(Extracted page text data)
+ + + + +

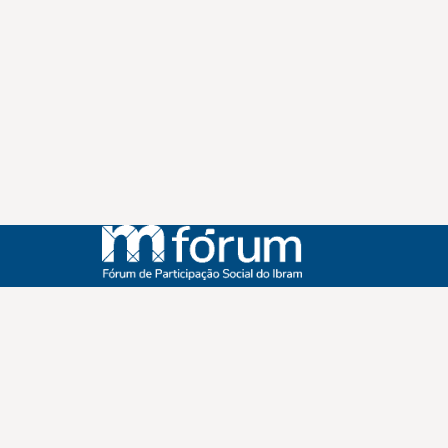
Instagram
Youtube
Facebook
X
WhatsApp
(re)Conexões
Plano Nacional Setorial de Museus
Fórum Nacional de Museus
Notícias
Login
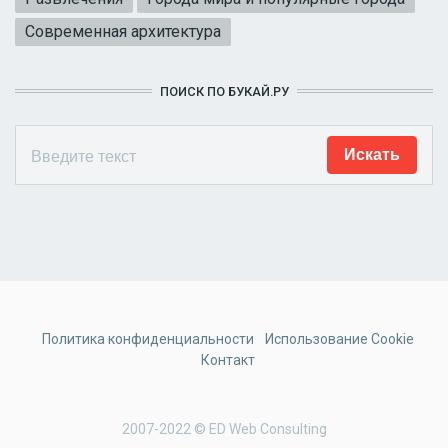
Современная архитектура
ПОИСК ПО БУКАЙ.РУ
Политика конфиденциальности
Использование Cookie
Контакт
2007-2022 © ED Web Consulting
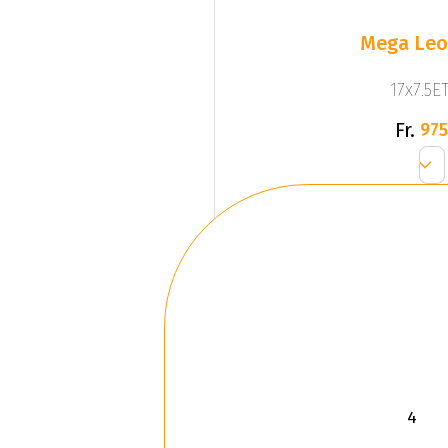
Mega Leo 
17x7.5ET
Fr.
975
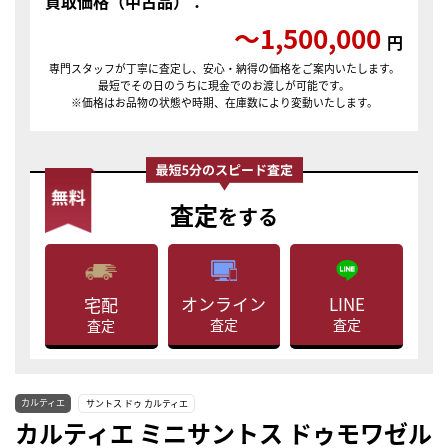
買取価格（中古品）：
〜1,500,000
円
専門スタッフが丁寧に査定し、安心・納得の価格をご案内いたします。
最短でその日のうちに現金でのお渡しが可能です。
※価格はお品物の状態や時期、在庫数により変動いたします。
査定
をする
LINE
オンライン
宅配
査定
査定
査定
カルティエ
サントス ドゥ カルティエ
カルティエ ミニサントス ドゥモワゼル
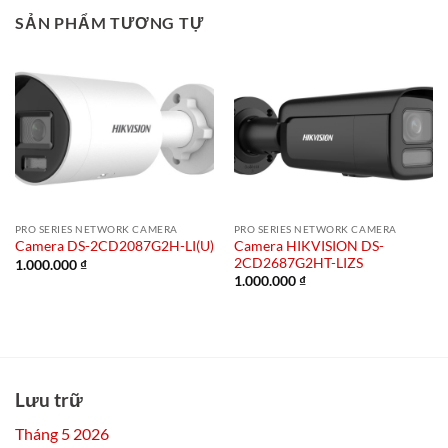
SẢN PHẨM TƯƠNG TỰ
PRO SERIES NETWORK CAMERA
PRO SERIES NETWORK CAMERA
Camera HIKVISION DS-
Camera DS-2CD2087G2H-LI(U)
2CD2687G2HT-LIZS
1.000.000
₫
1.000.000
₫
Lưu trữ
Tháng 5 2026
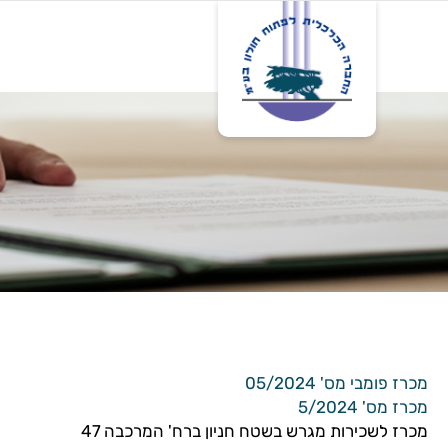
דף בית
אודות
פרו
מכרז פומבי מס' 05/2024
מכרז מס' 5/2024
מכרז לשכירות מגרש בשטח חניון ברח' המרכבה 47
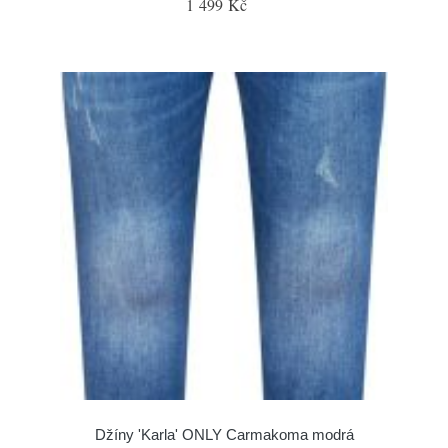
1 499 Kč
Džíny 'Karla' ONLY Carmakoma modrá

+ + + + +

Task brief: In the records, starting with the line that contains "SẢN PHẨM TƯƠNG TỰ" and continuing through the end, substitute "IP" for "NETWORK" and give those lines again, without the pictures, with everything else unchanged.

Solved problem:
SẢN PHẨM TƯƠNG TỰ
PRO SERIES IP CAMERA
PRO SERIES IP CAMERA
Camera HIKVISION DS-
Camera DS-2CD2087G2H-LI(U)
2CD2687G2HT-LIZS
1.000.000
₫
1.000.000
₫
Lưu trữ
Tháng 5 2026
דף בית
אודות
פרו
מכרז פומבי מס' 05/2024
מכרז מס' 5/2024
מכרז לשכירות מגרש בשטח חניון ברח' המרכבה 47
1 499 Kč
Džíny 'Karla' ONLY Carmakoma modrá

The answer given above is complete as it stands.